An unexpected increase in U.S. jobless claims and weaker-than-forecast growth in Europe’s service and manufacturing industries caused traders to boost bets the Fed will undertake another round of bond purchase, or quantitative easing, to bolster growth. Technology shares buoyed U.S. equities after an analyst increased sales estimates for Apple Inc.’s iPad.

“It’s a mixed bag of economic data,” said David Goerz, who oversees $17 billion at Highmark Capital Management Inc. in San Francisco. “As investors wait for a more significant recovery, they tend to look at companies that have greater cash flows and more stable earnings, like technology.

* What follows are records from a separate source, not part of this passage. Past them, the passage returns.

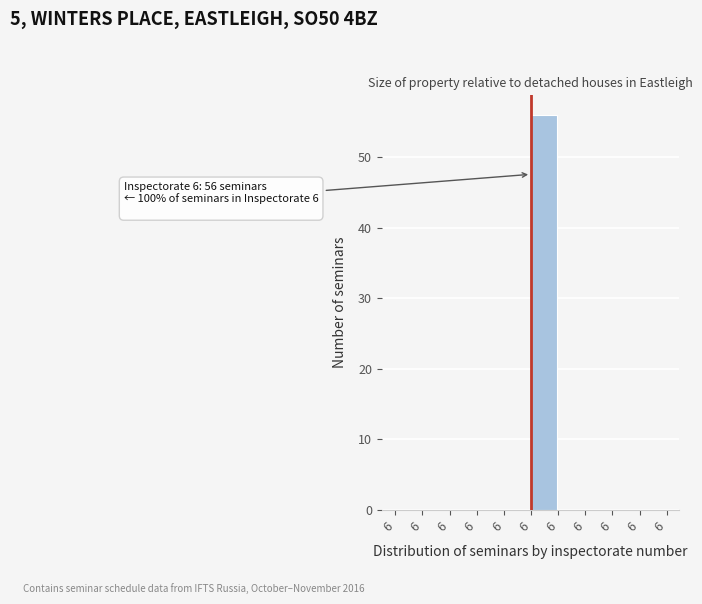

How many series are shown in this chart?

1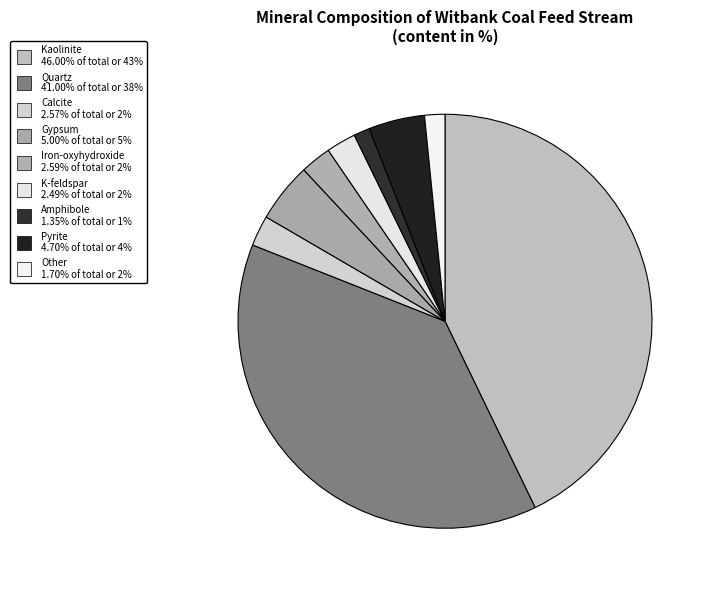

How many segments does this pie chart have?

9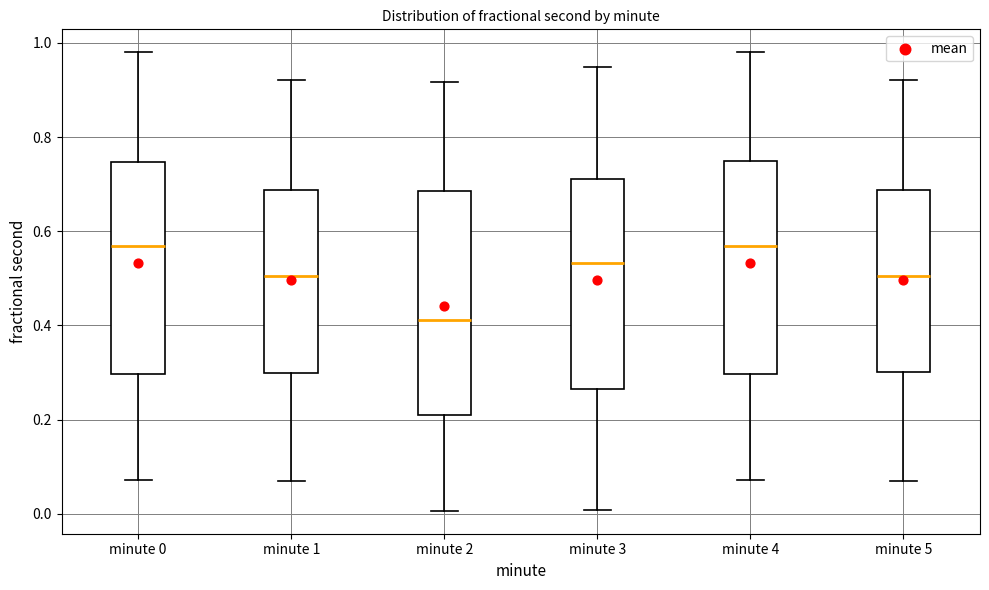

Which box is the tallest, from its lower edge to its upper edge?

minute 2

Tech is cheap. Apple has done a tremendous job coming out with products that consumers like.”

Treasuries, Bunds

Treasury 10-year yields were near the lowest since the beginning of the month and Germany’s slipped 6 basis points to 2.29 percent, the least since Sept. 9. Ireland’s 10- year yield surged 16 basis points to 6.45 percent.

Ireland’s gross domestic product shrank 1.2 percent in the second quarter from the first quarter and 1.8 percent from a year earlier, the country’s statistics office said today. Ireland auctioned 400 million euros ($533 million) of bills, less than the maximum sought by the debt agency, fueling concern that some European governments will struggle to fund budget deficits as economic growth weakens.

A gauge of Europe’s service and manufacturing industries weakened more than forecast this month, dropping to 53.8 from 56.2, Markit Economics said today.

“European sovereign debt issues are front and center again today and are weighing on markets,” Peter Boockvar, equity strategist at Miller Tabak & Co. in New York, said in a note to clients.

Jobless Claims, Home Sales

U.S. equities opened lower after applications for U.S. jobless benefits rose by 12,000 to 465,000 last week, signaling companies remain cautious about hiring.

U.S. stocks recovered from their lows of the day as data on home sales and leading economic indicators topped economists’ estimates.

Purchases of existing houses climbed 7.6 percent to a 4.13 million annual pace, the National Association of Realtors said. The 0.3 percent gain in the Conference Board’s gauge of the near-term prospects for the economy topped forecasts of 0.1 percent, according to the median estimate in a Bloomberg News survey of 56 economists.

The Dollar Index, a measure of the currency against six trading partners, added 0.1 percent to 79.939 to rebound from its lowest level since March. The euro dropped 0.5 percent to $1.3346 and 0.6 percent to 112.61 yen, while the Japanese currency increased 0.2 percent to 84.36 a dollar.

The New Zealand dollar slipped versus all 16 of its major peers, losing 1.2 percent against the yen, after the nation’s second-quarter economic growth trailed economists’ estimates. New Zealand’s gross domestic product increased 0.2 percent, less than a third of 0.7 percent pace forecast by economists.

European, Emerging Stocks

About three stocks fell for every two that gained on the Stoxx Europe 600 Index. Banks were the biggest drag on the regional index, as Credit Suisse Group AG tumbled 3.2 percent and Banco Santander SA, Spain’s largest lender, lost 1.9 percent. U.K. money manager Henderson Group slumped 5 percent after Citigroup Inc. cut its recommendation on the stock.

Developing nations’ stocks advanced for a second day, with the MSCI Emerging Markets Index maintaining a more- than-two-year high, amid speculation inflows of funds will accelerate amid faster growth in emerging nations.